Task description:
Would you print out all of the data exactly and keep the pictures out of it?

Records supplied:

◆ ◆ ◆

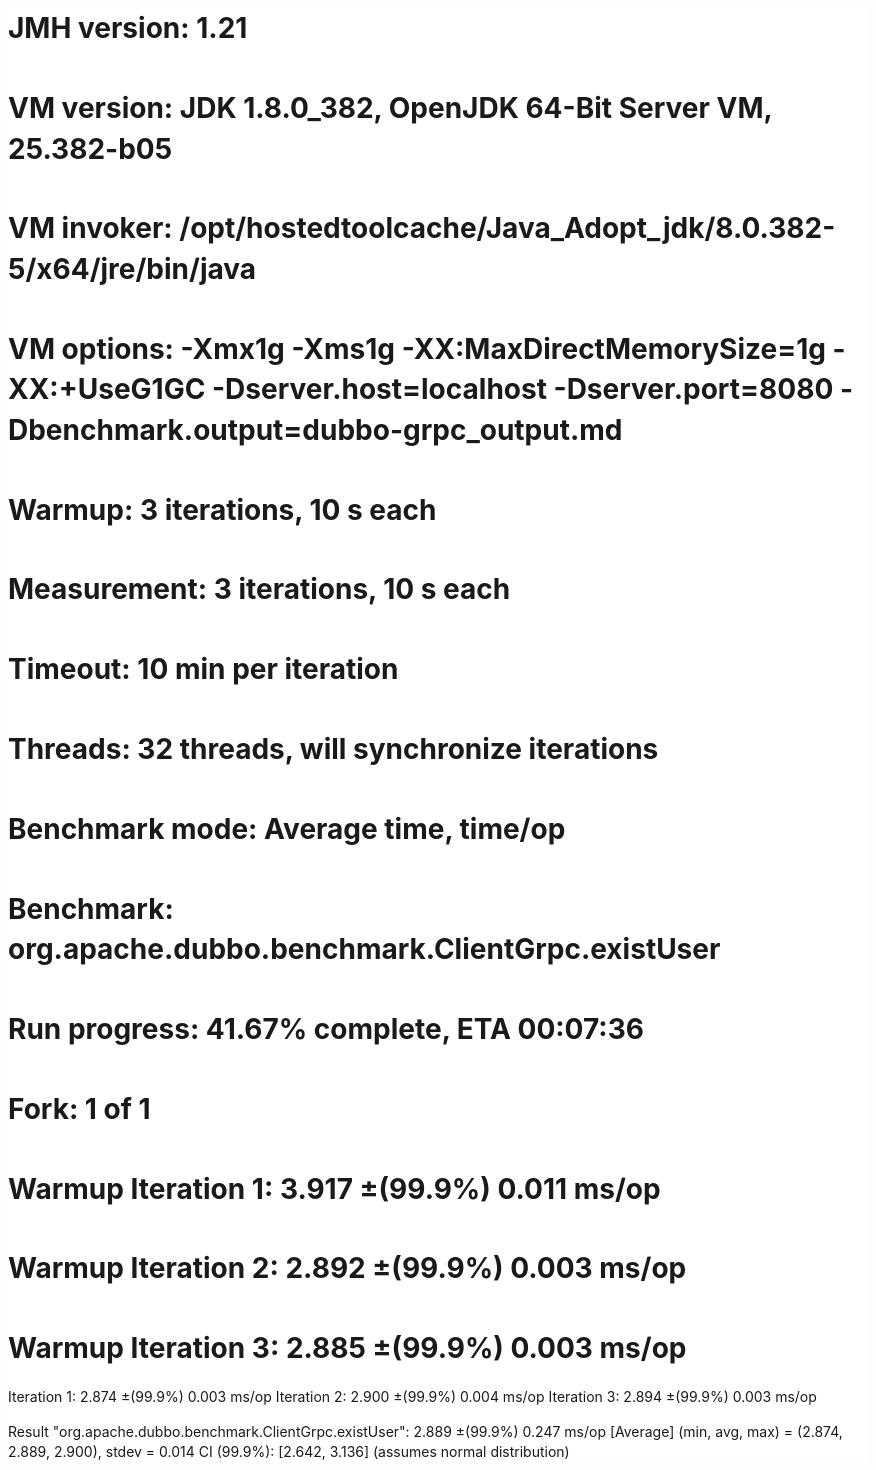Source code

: 
# JMH version: 1.21
# VM version: JDK 1.8.0_382, OpenJDK 64-Bit Server VM, 25.382-b05
# VM invoker: /opt/hostedtoolcache/Java_Adopt_jdk/8.0.382-5/x64/jre/bin/java
# VM options: -Xmx1g -Xms1g -XX:MaxDirectMemorySize=1g -XX:+UseG1GC -Dserver.host=localhost -Dserver.port=8080 -Dbenchmark.output=dubbo-grpc_output.md
# Warmup: 3 iterations, 10 s each
# Measurement: 3 iterations, 10 s each
# Timeout: 10 min per iteration
# Threads: 32 threads, will synchronize iterations
# Benchmark mode: Average time, time/op
# Benchmark: org.apache.dubbo.benchmark.ClientGrpc.existUser

# Run progress: 41.67% complete, ETA 00:07:36
# Fork: 1 of 1
# Warmup Iteration   1: 3.917 ±(99.9%) 0.011 ms/op
# Warmup Iteration   2: 2.892 ±(99.9%) 0.003 ms/op
# Warmup Iteration   3: 2.885 ±(99.9%) 0.003 ms/op
Iteration   1: 2.874 ±(99.9%) 0.003 ms/op
Iteration   2: 2.900 ±(99.9%) 0.004 ms/op
Iteration   3: 2.894 ±(99.9%) 0.003 ms/op


Result "org.apache.dubbo.benchmark.ClientGrpc.existUser":
  2.889 ±(99.9%) 0.247 ms/op [Average]
  (min, avg, max) = (2.874, 2.889, 2.900), stdev = 0.014
  CI (99.9%): [2.642, 3.136] (assumes normal distribution)
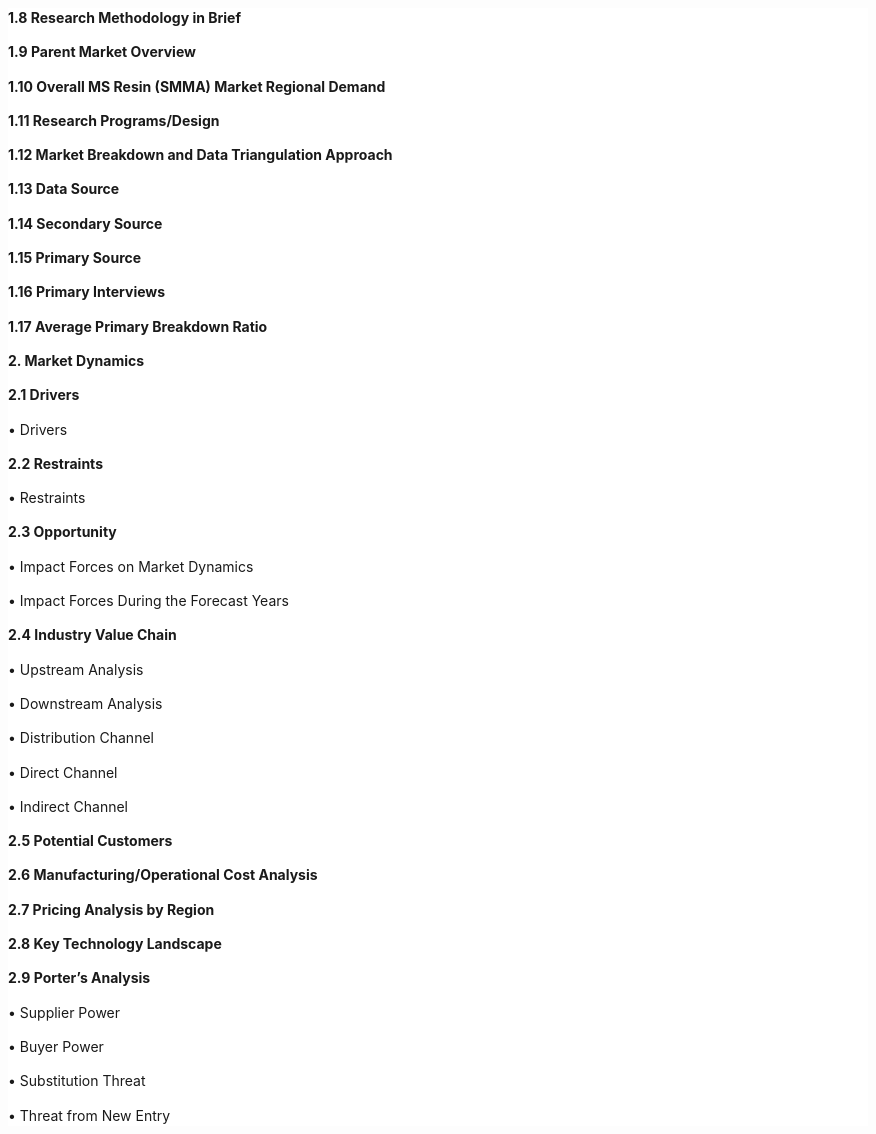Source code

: <strong>1.8 Research Methodology in Brief</strong>

<strong>1.9 Parent Market Overview</strong>

<strong>1.10 Overall MS Resin (SMMA) Market Regional Demand</strong>

<strong>1.11 Research Programs/Design</strong>

<strong>1.12 Market Breakdown and Data Triangulation Approach</strong>

<strong>1.13 Data Source</strong>

<strong>1.14 Secondary Source</strong>

<strong>1.15 Primary Source</strong>

<strong>1.16 Primary Interviews</strong>

<strong>1.17 Average Primary Breakdown Ratio</strong>

<strong>2. Market Dynamics</strong>

<strong>2.1 Drivers</strong>

• Drivers

<strong>2.2 Restraints</strong>

• Restraints

<strong>2.3 Opportunity</strong>

• Impact Forces on Market Dynamics

• Impact Forces During the Forecast Years

<strong>2.4 Industry Value Chain</strong>

• Upstream Analysis

• Downstream Analysis

• Distribution Channel

• Direct Channel

• Indirect Channel

<strong>2.5 Potential Customers</strong>

<strong>2.6 Manufacturing/Operational Cost Analysis</strong>

<strong>2.7 Pricing Analysis by Region</strong>

<strong>2.8 Key Technology Landscape</strong>

<strong>2.9 Porter’s Analysis</strong>

• Supplier Power

• Buyer Power

• Substitution Threat

• Threat from New Entry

◆ ◆ ◆

Output for this exercise:
Source code

: 
# JMH version: 1.21
# VM version: JDK 1.8.0_382, OpenJDK 64-Bit Server VM, 25.382-b05
# VM invoker: /opt/hostedtoolcache/Java_Adopt_jdk/8.0.382-5/x64/jre/bin/java
# VM options: -Xmx1g -Xms1g -XX:MaxDirectMemorySize=1g -XX:+UseG1GC -Dserver.host=localhost -Dserver.port=8080 -Dbenchmark.output=dubbo-grpc_output.md
# Warmup: 3 iterations, 10 s each
# Measurement: 3 iterations, 10 s each
# Timeout: 10 min per iteration
# Threads: 32 threads, will synchronize iterations
# Benchmark mode: Average time, time/op
# Benchmark: org.apache.dubbo.benchmark.ClientGrpc.existUser

# Run progress: 41.67% complete, ETA 00:07:36
# Fork: 1 of 1
# Warmup Iteration   1: 3.917 ±(99.9%) 0.011 ms/op
# Warmup Iteration   2: 2.892 ±(99.9%) 0.003 ms/op
# Warmup Iteration   3: 2.885 ±(99.9%) 0.003 ms/op
Iteration   1: 2.874 ±(99.9%) 0.003 ms/op
Iteration   2: 2.900 ±(99.9%) 0.004 ms/op
Iteration   3: 2.894 ±(99.9%) 0.003 ms/op


Result "org.apache.dubbo.benchmark.ClientGrpc.existUser":
  2.889 ±(99.9%) 0.247 ms/op [Average]
  (min, avg, max) = (2.874, 2.889, 2.900), stdev = 0.014
  CI (99.9%): [2.642, 3.136] (assumes normal distribution)
Source code

: <strong>1.8 Research Methodology in Brief</strong>

<strong>1.9 Parent Market Overview</strong>

<strong>1.10 Overall MS Resin (SMMA) Market Regional Demand</strong>

<strong>1.11 Research Programs/Design</strong>

<strong>1.12 Market Breakdown and Data Triangulation Approach</strong>

<strong>1.13 Data Source</strong>

<strong>1.14 Secondary Source</strong>

<strong>1.15 Primary Source</strong>

<strong>1.16 Primary Interviews</strong>

<strong>1.17 Average Primary Breakdown Ratio</strong>

<strong>2. Market Dynamics</strong>

<strong>2.1 Drivers</strong>

• Drivers

<strong>2.2 Restraints</strong>

• Restraints

<strong>2.3 Opportunity</strong>

• Impact Forces on Market Dynamics

• Impact Forces During the Forecast Years

<strong>2.4 Industry Value Chain</strong>

• Upstream Analysis

• Downstream Analysis

• Distribution Channel

• Direct Channel

• Indirect Channel

<strong>2.5 Potential Customers</strong>

<strong>2.6 Manufacturing/Operational Cost Analysis</strong>

<strong>2.7 Pricing Analysis by Region</strong>

<strong>2.8 Key Technology Landscape</strong>

<strong>2.9 Porter’s Analysis</strong>

• Supplier Power

• Buyer Power

• Substitution Threat

• Threat from New Entry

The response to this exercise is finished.